The idea that there are ingredients that vastly outperform other foods, and can somehow stave off cancer, heart disease and other major health concerns is misleading – if not a complete lie.

Sadly, some people want to believe that eating a certain fruit or vegetable containing an antioxidant or essential fatty acid is a health panacea that can offset the effects of their Dominoes or their missed spin session.

The problem is that most research on superfoods tests chemicals and extracts in concentrations not found in the food in its natural state. In short: they’re good for you, yes, but to curb cancer you’d have to eat them by the wheelbarrow full.

The main foods, though, that have been elevated to superfood status in recent years are those rich in antioxidants. Antioxidants are chemicals thought to protect us against the harmful effects of free radicals, which are chemicals naturally produced in every living cell and known to cause cell damage – linked to ageing and disease development.

However, evidence about this and other health benefits of antioxidants is inconclusive. A review of the research into this topic in 2011 by the European Food Safety Authority (EFSA) found no evidence that the antioxidant action on free radicals observed in the lab was of any benefit to human health. Sorry to burst your bubble.

A deeper look into your favourite superfoods

Top of the superfood league is, of course, the mighty blueberry. The listed benefits are improved heart health, blood pressure, reduced cancer risk and improved memory. Lofty claims. And while blueberries are a great food choice, research into most of these is inconclusive.

One study in 2012 conducted on 93,000 women found that participants who ate three or more portions of blueberries a week had a 32% lower risk of a heart attack compared with those who ate berries once a month or less. However, the study could not prove that these fruits definitely caused the lower risk.

Green tea is another ingredient alleged to have a wide range of health benefits, including: weight loss, reduced cholesterol, reduced cardiovascular disease risk, as well as cancer and Alzheimer’s disease prevention. The leaves contain B vitamins, folate, manganese, potassium, magnesium, caffeine and other antioxidants. Studies into a compound in green tea leaves called herceptin have also proven promising for cancer research. Human trails into herceptin are even planned.

The fat loss benefits of green tea are due to the antioxidants catechin and also the caffeine content. However, the dosages of catechin required to produce such effects are far greater than that of the tea we drink. Not even the thirstiest gym-goer could benefit directly.

Garlic was actually the subject of some really robust, evidence-based research that suggests it may be effective against high blood pressure, cardiovascular disease, cholesterol and colds. However, once again it was strong garlic extract that was tested instead of fresh. Your excuse to gorge on garlic bread doesn’t hold up, I’m afraid.

So what should you eat?

All the foods listed under the superfood label are excellent choices for your weekly shop. The point here is not to put you off healthy ingredients, but to realise that, like with a magic health pill, there is no one ingredient that can guarantee you a long healthy life.

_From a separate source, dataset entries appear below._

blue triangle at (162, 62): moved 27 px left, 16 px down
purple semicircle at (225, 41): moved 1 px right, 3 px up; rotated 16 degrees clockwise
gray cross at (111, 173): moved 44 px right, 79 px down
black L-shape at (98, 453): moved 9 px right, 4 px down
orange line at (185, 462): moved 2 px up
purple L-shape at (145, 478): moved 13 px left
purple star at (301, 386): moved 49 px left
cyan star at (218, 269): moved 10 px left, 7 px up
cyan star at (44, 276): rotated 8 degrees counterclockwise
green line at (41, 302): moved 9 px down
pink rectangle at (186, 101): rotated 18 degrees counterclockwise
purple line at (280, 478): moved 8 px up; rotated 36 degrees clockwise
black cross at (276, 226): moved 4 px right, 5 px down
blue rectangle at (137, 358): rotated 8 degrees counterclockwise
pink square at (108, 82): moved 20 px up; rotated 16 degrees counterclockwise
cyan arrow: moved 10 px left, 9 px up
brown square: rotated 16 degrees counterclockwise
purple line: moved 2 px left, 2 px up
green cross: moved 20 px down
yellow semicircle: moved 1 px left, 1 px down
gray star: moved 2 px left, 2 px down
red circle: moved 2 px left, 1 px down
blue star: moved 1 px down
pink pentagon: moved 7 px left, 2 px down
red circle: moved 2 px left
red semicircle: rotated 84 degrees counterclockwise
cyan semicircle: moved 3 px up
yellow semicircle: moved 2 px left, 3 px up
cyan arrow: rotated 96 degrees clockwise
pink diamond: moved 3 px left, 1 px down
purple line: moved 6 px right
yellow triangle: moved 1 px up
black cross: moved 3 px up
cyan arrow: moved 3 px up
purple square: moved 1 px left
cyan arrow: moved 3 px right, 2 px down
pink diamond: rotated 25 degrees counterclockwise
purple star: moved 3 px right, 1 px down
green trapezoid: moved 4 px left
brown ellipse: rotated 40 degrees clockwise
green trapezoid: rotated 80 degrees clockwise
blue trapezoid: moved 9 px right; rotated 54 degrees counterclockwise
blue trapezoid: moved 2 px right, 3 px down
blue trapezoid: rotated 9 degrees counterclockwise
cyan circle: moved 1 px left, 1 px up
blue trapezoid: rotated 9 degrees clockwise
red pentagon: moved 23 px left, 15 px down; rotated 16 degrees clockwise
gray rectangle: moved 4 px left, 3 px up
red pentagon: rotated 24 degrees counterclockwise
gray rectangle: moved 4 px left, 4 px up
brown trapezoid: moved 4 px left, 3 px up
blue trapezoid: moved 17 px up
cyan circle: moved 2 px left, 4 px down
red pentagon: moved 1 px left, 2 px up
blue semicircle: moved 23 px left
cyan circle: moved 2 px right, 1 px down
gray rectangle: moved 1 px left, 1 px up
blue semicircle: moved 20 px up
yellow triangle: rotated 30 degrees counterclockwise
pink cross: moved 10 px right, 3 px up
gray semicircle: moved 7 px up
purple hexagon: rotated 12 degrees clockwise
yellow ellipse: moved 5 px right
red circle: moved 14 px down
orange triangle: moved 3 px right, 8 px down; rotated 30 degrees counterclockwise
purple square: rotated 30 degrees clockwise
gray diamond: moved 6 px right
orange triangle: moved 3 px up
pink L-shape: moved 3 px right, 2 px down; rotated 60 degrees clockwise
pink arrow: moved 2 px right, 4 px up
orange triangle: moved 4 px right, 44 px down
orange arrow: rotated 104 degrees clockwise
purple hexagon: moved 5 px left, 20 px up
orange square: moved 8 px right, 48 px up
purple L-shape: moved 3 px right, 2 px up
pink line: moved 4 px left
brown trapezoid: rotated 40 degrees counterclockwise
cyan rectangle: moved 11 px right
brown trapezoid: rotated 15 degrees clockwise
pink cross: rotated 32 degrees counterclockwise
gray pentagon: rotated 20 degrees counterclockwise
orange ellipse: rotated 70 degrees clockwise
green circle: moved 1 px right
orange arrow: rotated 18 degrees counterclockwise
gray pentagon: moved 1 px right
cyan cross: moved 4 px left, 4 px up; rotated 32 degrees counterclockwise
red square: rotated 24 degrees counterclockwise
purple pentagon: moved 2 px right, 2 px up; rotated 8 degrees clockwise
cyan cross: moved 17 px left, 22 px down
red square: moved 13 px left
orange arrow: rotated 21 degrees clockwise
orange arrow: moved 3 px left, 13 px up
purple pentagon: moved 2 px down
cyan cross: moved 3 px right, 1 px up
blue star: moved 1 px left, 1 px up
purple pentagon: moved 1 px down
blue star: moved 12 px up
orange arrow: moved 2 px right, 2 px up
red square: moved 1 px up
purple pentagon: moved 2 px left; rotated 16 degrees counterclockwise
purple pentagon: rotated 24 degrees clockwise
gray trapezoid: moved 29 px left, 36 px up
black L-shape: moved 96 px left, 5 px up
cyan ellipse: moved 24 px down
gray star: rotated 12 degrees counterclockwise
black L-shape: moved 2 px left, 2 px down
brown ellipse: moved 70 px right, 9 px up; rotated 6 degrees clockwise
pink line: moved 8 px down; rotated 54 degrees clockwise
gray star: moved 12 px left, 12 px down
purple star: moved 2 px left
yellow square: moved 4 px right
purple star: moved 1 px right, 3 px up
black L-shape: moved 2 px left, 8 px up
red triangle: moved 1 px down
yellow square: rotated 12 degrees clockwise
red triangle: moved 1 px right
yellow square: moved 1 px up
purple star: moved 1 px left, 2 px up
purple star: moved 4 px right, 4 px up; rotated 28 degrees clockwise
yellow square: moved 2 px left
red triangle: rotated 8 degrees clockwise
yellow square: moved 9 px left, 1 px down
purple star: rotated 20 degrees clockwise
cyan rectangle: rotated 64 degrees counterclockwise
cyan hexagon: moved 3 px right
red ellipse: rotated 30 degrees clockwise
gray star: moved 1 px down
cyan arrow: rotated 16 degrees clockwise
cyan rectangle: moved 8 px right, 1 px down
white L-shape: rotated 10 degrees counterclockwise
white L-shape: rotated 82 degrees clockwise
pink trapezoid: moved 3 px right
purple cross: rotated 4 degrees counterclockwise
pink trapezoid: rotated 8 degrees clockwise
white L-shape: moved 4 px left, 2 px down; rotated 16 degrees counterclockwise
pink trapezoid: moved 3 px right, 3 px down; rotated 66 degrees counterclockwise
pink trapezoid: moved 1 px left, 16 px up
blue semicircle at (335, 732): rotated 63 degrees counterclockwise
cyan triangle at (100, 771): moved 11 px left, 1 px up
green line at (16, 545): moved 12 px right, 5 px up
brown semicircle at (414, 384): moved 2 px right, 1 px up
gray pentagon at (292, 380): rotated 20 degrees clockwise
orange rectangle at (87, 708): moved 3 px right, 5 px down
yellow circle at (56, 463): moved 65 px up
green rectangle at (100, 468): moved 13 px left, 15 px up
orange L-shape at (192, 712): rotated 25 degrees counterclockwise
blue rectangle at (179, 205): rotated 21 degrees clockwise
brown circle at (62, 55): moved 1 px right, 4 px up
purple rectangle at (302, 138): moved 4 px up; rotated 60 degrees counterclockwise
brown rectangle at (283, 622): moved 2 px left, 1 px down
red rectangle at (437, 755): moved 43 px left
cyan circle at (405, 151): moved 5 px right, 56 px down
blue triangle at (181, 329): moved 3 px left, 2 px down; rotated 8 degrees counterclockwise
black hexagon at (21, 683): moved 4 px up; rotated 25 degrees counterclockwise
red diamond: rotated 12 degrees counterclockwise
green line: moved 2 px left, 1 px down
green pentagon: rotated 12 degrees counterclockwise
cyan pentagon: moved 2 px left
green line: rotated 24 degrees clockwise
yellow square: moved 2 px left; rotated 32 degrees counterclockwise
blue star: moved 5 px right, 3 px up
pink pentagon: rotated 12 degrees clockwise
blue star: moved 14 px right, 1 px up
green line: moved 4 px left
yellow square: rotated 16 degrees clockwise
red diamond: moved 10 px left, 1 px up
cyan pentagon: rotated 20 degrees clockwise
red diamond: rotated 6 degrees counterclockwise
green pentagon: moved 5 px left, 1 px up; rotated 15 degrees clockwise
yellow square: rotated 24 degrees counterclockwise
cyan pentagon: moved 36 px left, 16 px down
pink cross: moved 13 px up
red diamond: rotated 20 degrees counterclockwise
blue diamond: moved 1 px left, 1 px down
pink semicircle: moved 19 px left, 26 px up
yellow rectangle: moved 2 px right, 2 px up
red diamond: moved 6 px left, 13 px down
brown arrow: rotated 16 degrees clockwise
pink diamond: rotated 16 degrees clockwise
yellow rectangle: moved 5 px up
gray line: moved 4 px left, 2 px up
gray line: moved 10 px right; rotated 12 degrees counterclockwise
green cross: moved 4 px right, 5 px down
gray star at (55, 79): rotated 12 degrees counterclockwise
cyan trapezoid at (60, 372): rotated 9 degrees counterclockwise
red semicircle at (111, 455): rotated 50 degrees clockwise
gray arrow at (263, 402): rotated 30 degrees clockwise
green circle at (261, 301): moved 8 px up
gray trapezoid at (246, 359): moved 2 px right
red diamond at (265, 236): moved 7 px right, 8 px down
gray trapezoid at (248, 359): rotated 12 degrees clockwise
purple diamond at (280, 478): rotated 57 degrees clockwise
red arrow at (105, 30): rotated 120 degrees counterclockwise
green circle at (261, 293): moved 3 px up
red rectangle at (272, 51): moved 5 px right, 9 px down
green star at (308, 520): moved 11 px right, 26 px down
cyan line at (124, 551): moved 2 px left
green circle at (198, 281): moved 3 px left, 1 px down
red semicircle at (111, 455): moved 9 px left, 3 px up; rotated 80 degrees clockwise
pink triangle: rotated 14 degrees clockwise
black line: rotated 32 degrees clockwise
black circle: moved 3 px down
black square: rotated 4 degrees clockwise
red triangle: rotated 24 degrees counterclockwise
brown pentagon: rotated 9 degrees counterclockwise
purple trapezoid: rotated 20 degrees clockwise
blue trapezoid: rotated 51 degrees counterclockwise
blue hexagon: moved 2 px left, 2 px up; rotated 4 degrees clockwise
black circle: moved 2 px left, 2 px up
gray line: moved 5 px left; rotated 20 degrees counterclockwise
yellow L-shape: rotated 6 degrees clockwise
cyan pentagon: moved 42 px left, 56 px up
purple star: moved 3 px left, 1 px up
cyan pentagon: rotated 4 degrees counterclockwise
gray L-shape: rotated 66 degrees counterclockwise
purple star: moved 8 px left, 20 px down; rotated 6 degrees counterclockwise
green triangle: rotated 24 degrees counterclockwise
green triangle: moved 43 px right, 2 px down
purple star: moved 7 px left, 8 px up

It is, instead, about consistency.

You should be consuming plenty of these not-actually-superfoods as well as all other whole food ingredients. What you should be thinking about more with food is, is it ‘Nutrient Dense” (filled with vitamins and minerals) or is it “Calorie Dense”. If you consuming mainly nutrient dense foods you will be on the right path for nutrition plan success. No one food is going to beat a major illness or disease. However, consistently making good lifestyle choices can most definitely have a positive effect.

And finally, the power of coffee

The only food / drink / supplement that I think is worth considering for super status is coffee or, more importantly, caffeine. The effects of caffeine on the human body are probably one of the most researched and there is plenty of evidence to support caffeine’s ability to improve strength, endurance and to aid fat loss. Does that make it a superfood, no. Maybe a superdrink instead.